### Records for the exercise ###
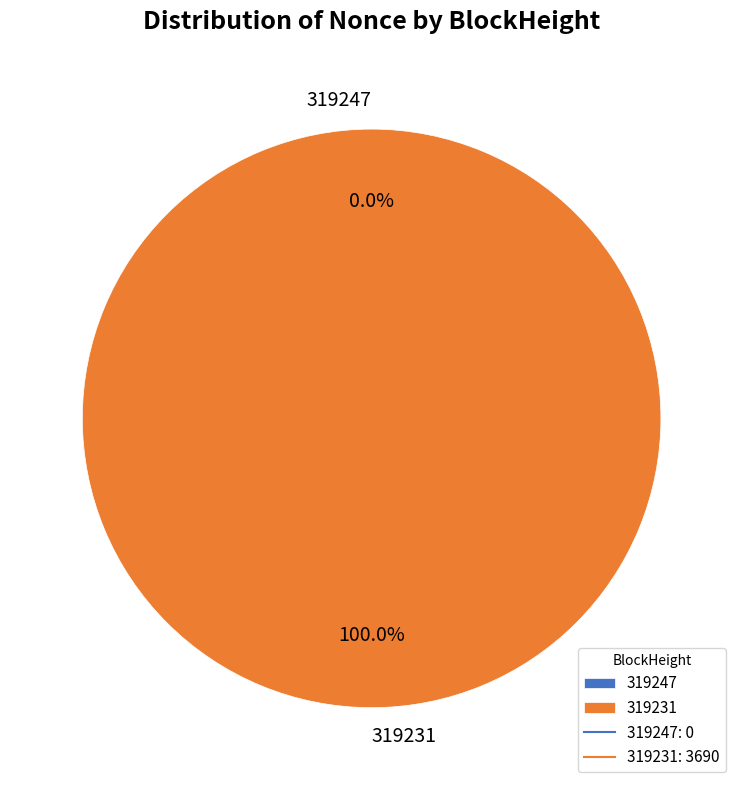

How many slices are in this pie chart?

2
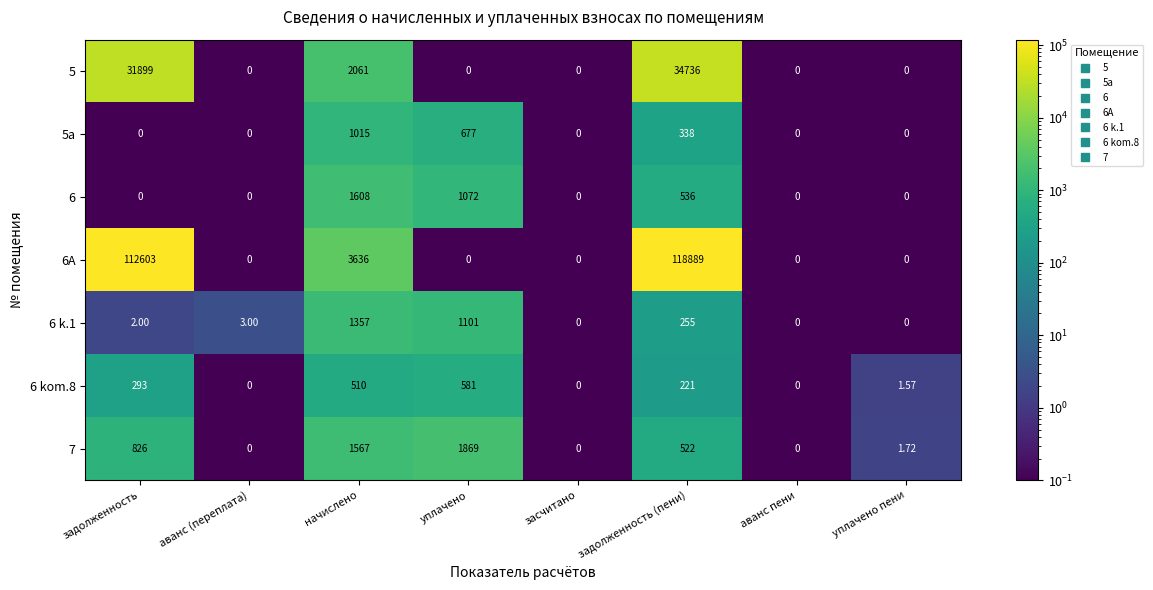

At which label does 7 first exceed 522?

задолженность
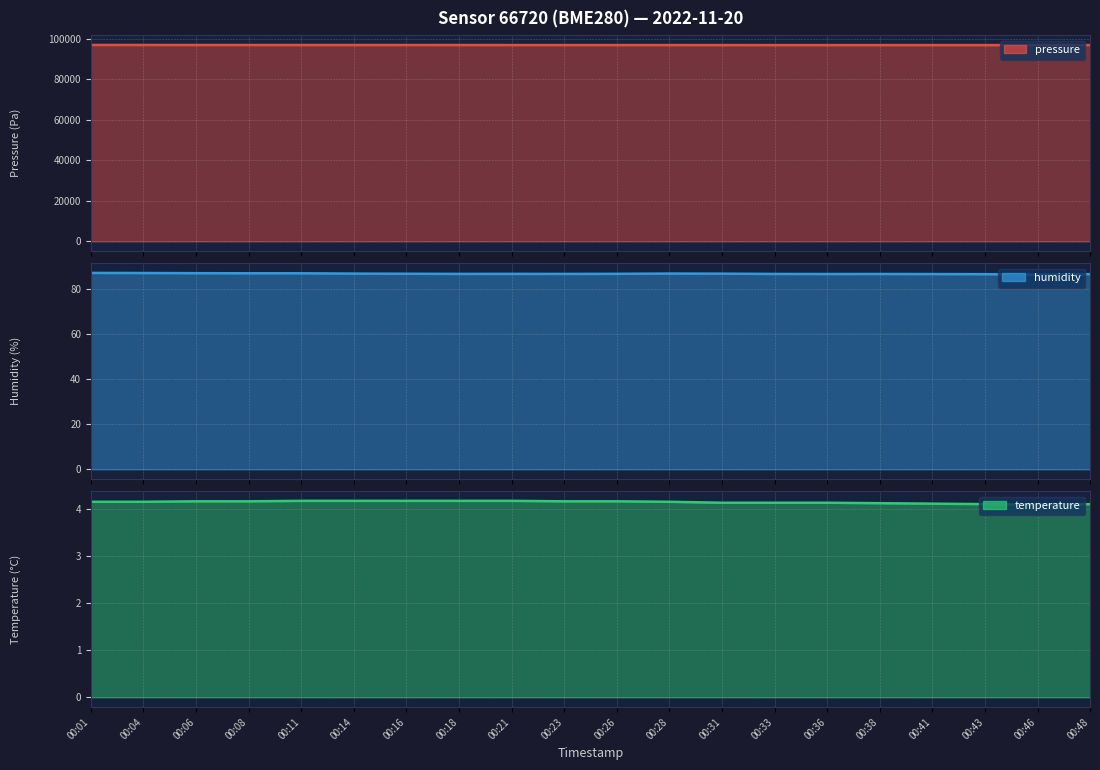

How many lines are shown in the chart?

3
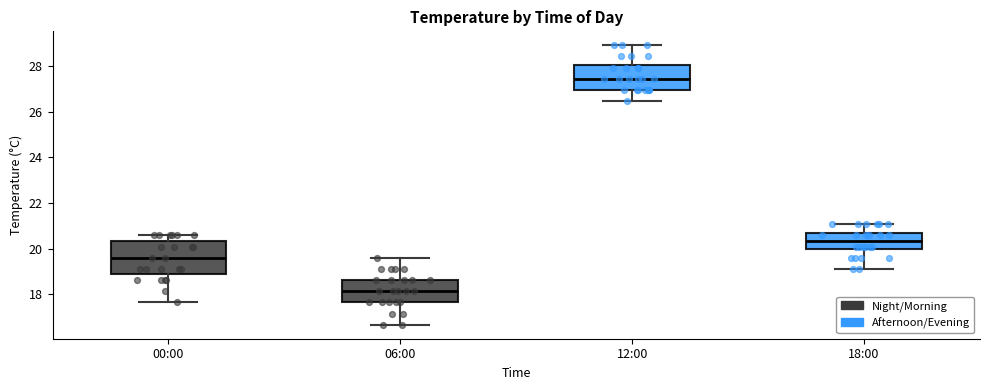

Reading left to right, transcribe this box plot: for each box, give where its median line is, the range the box spans, and where its two whiskers end, as read against the y-axis. The values are not printed on the chart, so give them approximately, as read against the axis.

00:00: median 19.6, box 18.8 to 20.4, whiskers 17.6 to 20.6
06:00: median 18.2, box 17.6 to 18.6, whiskers 16.6 to 19.6
12:00: median 27.4, box 27.0 to 28.0, whiskers 26.4 to 29.0
18:00: median 20.4, box 20.0 to 20.8, whiskers 19.2 to 21.0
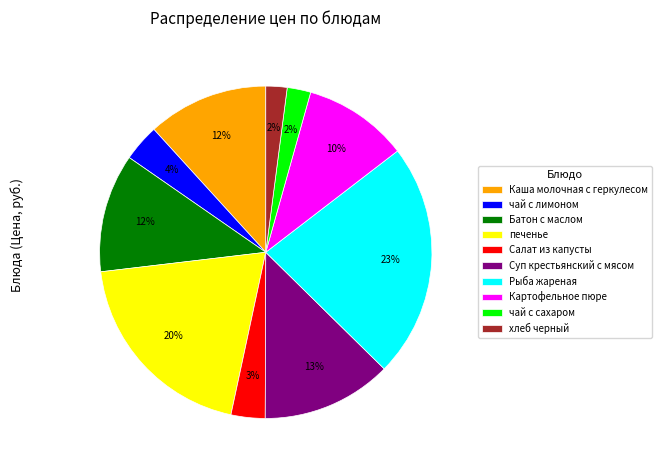

True or false: Суп крестьянский с мясом accounts for 25% of the total.

False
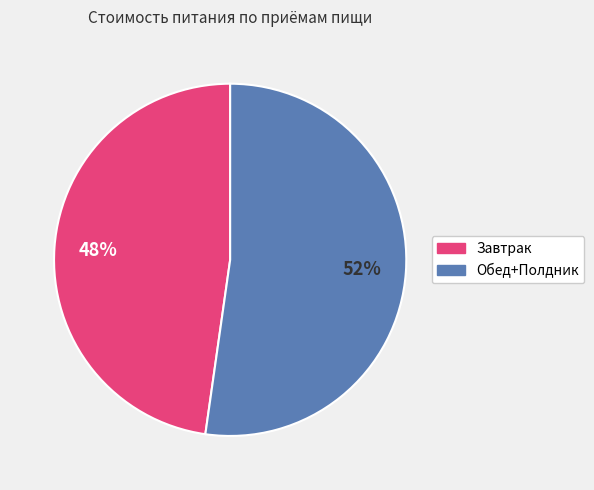

What percentage is the Обед+Полдник slice, to the nearest percent?

52%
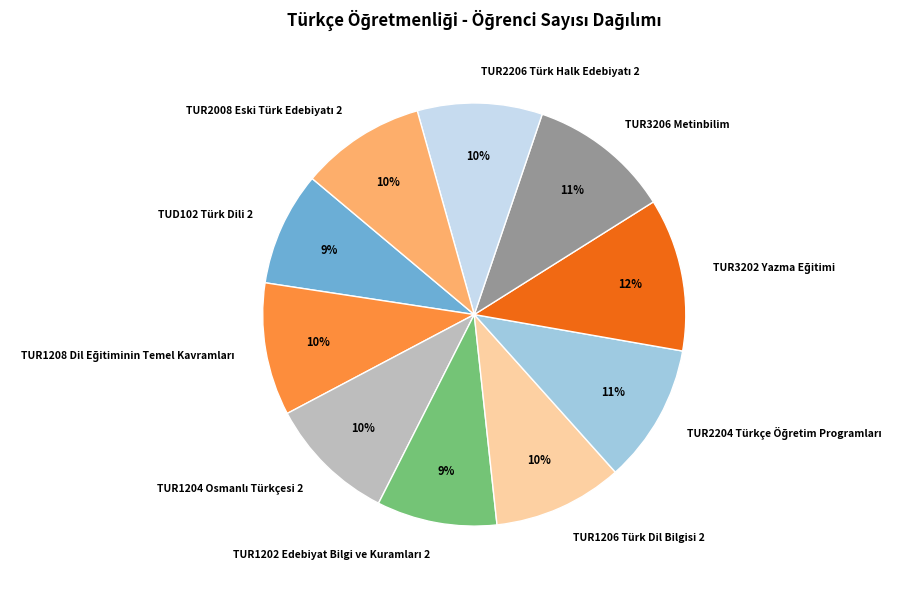

True or false: TUR1206 Türk Dil Bilgisi 2 accounts for 10% of the total.

True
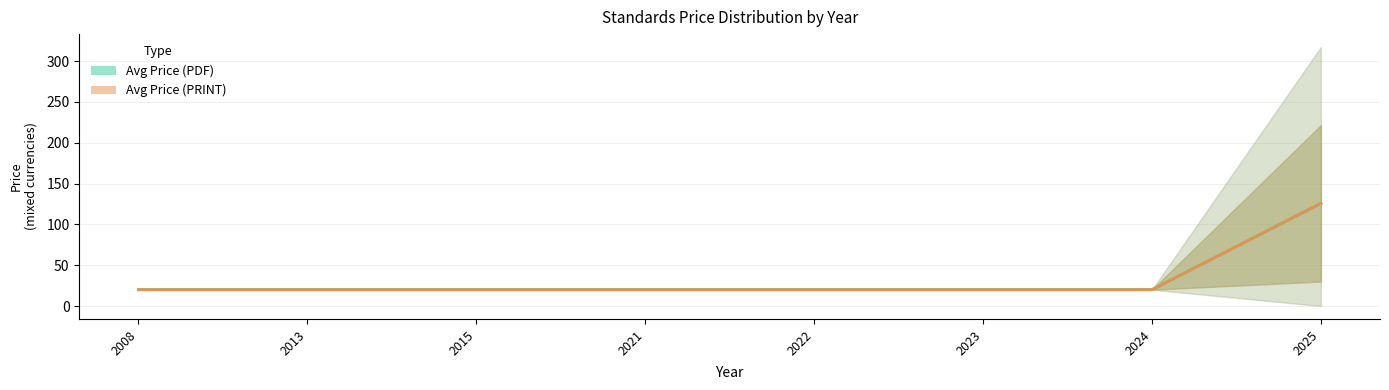

How many lines are shown in the chart?

2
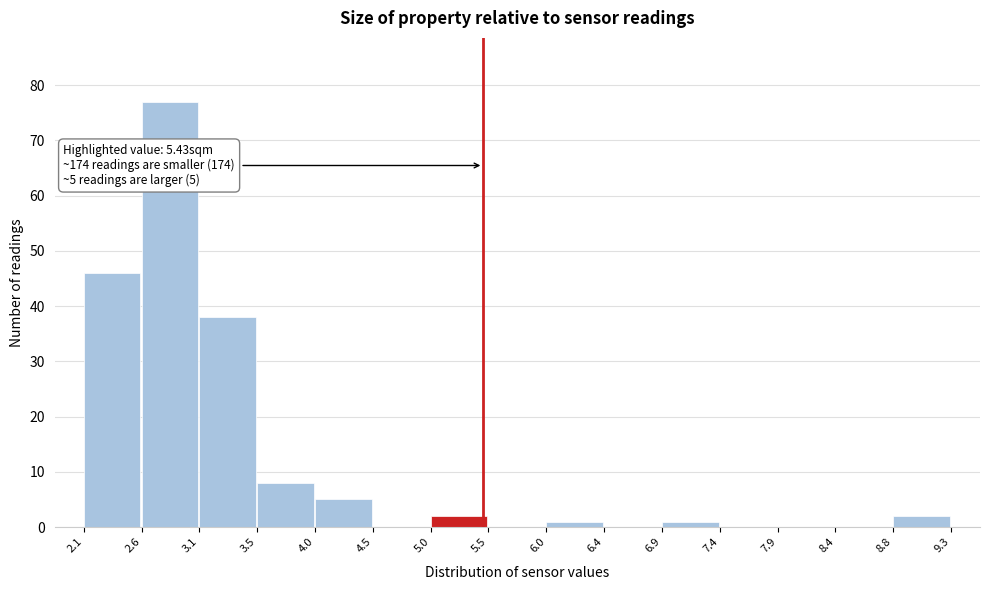

Which range on the x-axis has the tallest bar?

2.6 to 3.1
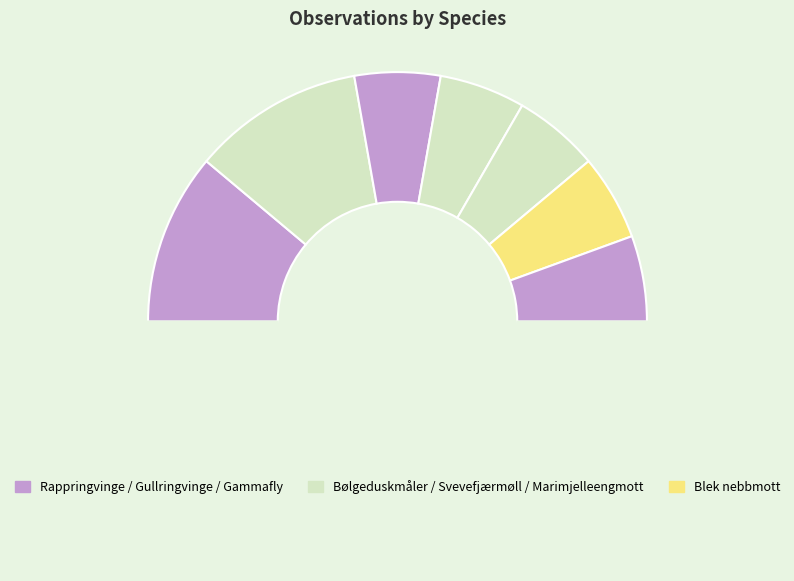

Is there a majority slice in this chart?

No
###
### What is needed
Can you retype every row above word for word, leaving the pictures out of your answer?

### Task result
How many slices are in this pie chart?

2

At which label does 7 first exceed 522?

задолженность

How many lines are shown in the chart?

3

Reading left to right, transcribe this box plot: for each box, give where its median line is, the range the box spans, and where its two whiskers end, as read against the y-axis. The values are not printed on the chart, so give them approximately, as read against the axis.

00:00: median 19.6, box 18.8 to 20.4, whiskers 17.6 to 20.6
06:00: median 18.2, box 17.6 to 18.6, whiskers 16.6 to 19.6
12:00: median 27.4, box 27.0 to 28.0, whiskers 26.4 to 29.0
18:00: median 20.4, box 20.0 to 20.8, whiskers 19.2 to 21.0

True or false: Суп крестьянский с мясом accounts for 25% of the total.

False

What percentage is the Обед+Полдник slice, to the nearest percent?

52%

True or false: TUR1206 Türk Dil Bilgisi 2 accounts for 10% of the total.

True

How many lines are shown in the chart?

2

Which range on the x-axis has the tallest bar?

2.6 to 3.1

Is there a majority slice in this chart?

No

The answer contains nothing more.